Non. Fin 2021 les degrés de couverture étaient relativement hauts. Puis, les marchés ont été très mauvais en 2022. Mais le coussin de sécurité a joué son rôle. Il est intéressant d’observer que sur 3 ans nous avons d’abord profité d’une bonne année 2021 et complété les réserves de fluctuations, puis subi un choc négatif durant lequel le coussin de sécurité a joué son rôle. Le système de réserve a fonctionné.
Est-ce que le système de prévoyance court avant tout un risque politique ou un risque de marché?
Le 2e pilier a traversé sans trop de difficultés plusieurs chocs financiers, y compris de longues années avec des taux négatifs. Cela ne l’a pas empêché de rémunérer les avoirs. Il y a 20 ans, personne n’y aurait cru. Le risque politique? Pour moi, la législation n’est pas un risque, mais une condition-cadre à laquelle je dois m’adapter.
Parmi les autres changements réglementaires en 2024, quelles conséquences attendez-vous de la loi sur la protection des données?
Par rapport à votre question sur les risques, ce changement incite à s’interroger sur la complexification administrative du 2e pilier. Nous nous sommes préparés à la mise en oeuvre de la loi sur la protection des données. Des questions d’assurés ont montré qu’elle répondait à un besoin. La loi nécessite toutefois un travail de mise en place administrative, de procédures, de registres ou de directives, à ne pas sous-estimer.
Quelles sont les autres nouveautés marquantes?
Nous devrons mettre en place un nouveau «reporting» des critères ESG, selon les recommandations de l’Association Suisse des Institutions de Prévoyance (ASIP). J’apprécie son apport en termes de communication et de suivi, ainsi que les critères ESG eux-mêmes.
Le volet de la réforme AVS est entré aussi en vigueur au 1er janvier 2024. Nous avons précédé aux adaptations nécessaires. Il faudra 2 à 3 ans pour disposer d’une vision complète à ce sujet.

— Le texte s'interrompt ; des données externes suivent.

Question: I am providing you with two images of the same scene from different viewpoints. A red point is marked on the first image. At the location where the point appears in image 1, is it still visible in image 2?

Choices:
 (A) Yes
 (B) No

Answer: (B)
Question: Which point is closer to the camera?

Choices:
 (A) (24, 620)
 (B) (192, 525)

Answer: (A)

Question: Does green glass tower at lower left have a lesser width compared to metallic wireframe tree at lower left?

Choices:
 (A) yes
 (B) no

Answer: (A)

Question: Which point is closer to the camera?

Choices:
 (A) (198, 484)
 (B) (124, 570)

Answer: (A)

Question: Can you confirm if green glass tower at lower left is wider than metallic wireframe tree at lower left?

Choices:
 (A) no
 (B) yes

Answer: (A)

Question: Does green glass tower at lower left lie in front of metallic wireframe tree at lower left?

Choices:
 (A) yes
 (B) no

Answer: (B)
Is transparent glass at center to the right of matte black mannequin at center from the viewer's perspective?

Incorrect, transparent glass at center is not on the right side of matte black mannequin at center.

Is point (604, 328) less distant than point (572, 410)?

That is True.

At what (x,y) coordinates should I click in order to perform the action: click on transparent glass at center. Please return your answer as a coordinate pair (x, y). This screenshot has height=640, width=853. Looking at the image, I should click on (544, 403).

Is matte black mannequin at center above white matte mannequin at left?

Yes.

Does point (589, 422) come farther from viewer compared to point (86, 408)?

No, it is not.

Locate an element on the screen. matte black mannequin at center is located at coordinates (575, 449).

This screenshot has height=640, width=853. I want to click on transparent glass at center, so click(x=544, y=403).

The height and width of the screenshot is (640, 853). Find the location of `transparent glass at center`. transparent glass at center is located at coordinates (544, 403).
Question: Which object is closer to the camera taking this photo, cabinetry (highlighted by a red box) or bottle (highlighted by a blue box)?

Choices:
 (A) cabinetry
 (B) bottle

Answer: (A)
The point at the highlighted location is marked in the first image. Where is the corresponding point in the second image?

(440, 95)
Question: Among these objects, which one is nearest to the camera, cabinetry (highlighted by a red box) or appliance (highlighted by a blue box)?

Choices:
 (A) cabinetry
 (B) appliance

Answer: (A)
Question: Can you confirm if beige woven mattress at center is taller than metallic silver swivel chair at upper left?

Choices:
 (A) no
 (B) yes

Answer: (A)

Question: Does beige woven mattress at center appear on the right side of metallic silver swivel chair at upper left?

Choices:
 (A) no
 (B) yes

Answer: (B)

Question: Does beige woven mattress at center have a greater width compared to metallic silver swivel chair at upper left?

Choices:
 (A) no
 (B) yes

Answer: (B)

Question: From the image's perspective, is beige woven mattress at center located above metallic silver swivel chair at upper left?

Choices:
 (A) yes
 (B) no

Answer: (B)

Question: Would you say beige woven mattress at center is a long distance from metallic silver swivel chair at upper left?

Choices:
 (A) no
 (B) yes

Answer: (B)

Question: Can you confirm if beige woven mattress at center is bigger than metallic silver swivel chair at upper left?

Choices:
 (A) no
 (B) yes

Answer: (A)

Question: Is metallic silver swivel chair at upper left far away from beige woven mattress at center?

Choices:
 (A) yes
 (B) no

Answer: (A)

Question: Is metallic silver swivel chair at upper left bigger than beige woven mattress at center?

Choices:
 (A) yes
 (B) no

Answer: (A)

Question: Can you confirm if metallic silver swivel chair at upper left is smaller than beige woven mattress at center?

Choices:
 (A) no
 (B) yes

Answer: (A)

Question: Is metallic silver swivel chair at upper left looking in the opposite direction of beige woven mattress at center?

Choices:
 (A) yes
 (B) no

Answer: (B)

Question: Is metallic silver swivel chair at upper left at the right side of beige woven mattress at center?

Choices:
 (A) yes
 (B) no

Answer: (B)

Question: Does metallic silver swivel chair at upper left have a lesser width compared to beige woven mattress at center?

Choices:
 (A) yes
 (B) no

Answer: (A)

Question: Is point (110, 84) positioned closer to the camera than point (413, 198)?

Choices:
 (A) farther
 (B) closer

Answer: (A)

Sur les critères ESG, quels changements attendre dans la mesure où l’UE travaille à une nouvelle classification?
Pour la première fois, nous aurons des standards communs qui permettront d’améliorer la communication. Je salue cet effort d’unification.
Est-ce que cela répond aux voeux des assurés d’avoir, sous l’angle environnemental, toujours plus d’impact plutôt que de simplement prendre en compte l’environnement?
C’est une bonne question. Lors des soirées d’Avena, nous avons très peu de questions sur le sujet, mais l’âge moyen est plus proche de 45 ans que de 25 ans. Le sujet me paraît plus sensible lors de mes rencontres avec les plus jeunes. Mais il manque une expression quantifiée de cette sensibilité.
Quels seront vos principaux objectifs pour 2024?
Outre la communication, nous aurons un important volet de digitalisation. Cela fait aussi partie de la communication avec les assurés. Il s’agit par exemple de montrer l’impact d’un rachat ou d’un divorce. Le taux de pénétration des outils digitaux est de l’ordre de 25%. Nous aimerions que nos assurées et assurés soient mieux informés et nous nous efforçons de les convaincre d’utiliser ces outils. Il faut aussi digitaliser les informations entre fondations de prévoyance, ce qui est en cours.